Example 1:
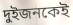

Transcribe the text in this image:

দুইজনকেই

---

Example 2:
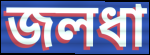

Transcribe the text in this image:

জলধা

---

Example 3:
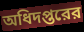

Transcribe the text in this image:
□ □ □ □ □
• Directions for this task: In the copy, include every record exactly and no pictures at all.

• Exercise output:
Example 1:

Transcribe the text in this image:

দুইজনকেই

---

Example 2:

Transcribe the text in this image:

জলধা

---

Example 3:

Transcribe the text in this image:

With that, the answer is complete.